The last thing I want to write about is the first thing on my mind these days. For the past couple of years, I have suffered from a ghost illness I self-diagnosed as “stress-related”, with symptoms that include gastrointestinal distress, severe headaches, extreme fatigue, and inexplicable mood-swings. Though my two major sources of stress (my last relationship, and my last job) are no more, my symptoms have recently intensified, sometimes to the point of incapacitation.
A researcher by heart, I started reading up on my symptoms, which were compounded a few months ago by a troublesome rash not unlike chicken pox. “Celiac Disease” kept coming up, so I read more and spoke with two friends who have it. With their information, and with my beloved’s encouragement and support, I decided to go on an elimination diet, attempting to avoid all wheat, barley, and rye.

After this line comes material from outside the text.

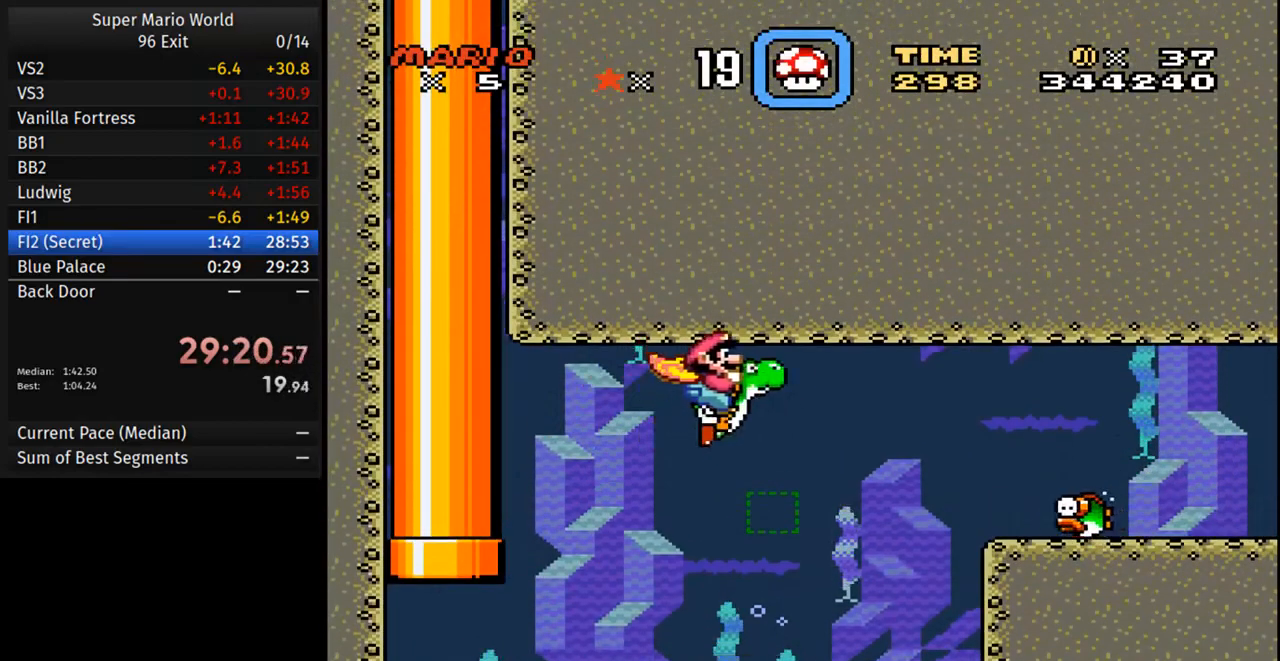
{"buttons": ["B", "DPAD_DOWN", "DPAD_RIGHT"], "events": [[67, "B", "up"], [150, "B", "down"], [250, "B", "up"], [333, "B", "down"], [433, "B", "up"], [500, "B", "down"]]}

I immediately felt better. Immediately. I’ve been living with these symptoms for so long that I forgot what it was like not to feel sick after eating, to be my usual cheerful self, to be able to stay awake after work, and to go 48 hours without an eyeball-searing headache. Not everything has been perfect – eating at restaurants is particularly tricky – but the past two weeks have been amazing. So the next step has been taken: I have an appointment with an allergist next week.
Today is a not-so-good day, because I ate something at a restaurant last night that I should have guessed was thickened with wheat flour. It is also a not-so-good day because I am new at this, and feeling more than a little overwhelmed by the reality of a lifetime change in diet. But since the cloud is lifting, and since I have loving and supportive people all around me, I know I can do this. For the first time in a long time, I have hope for my health.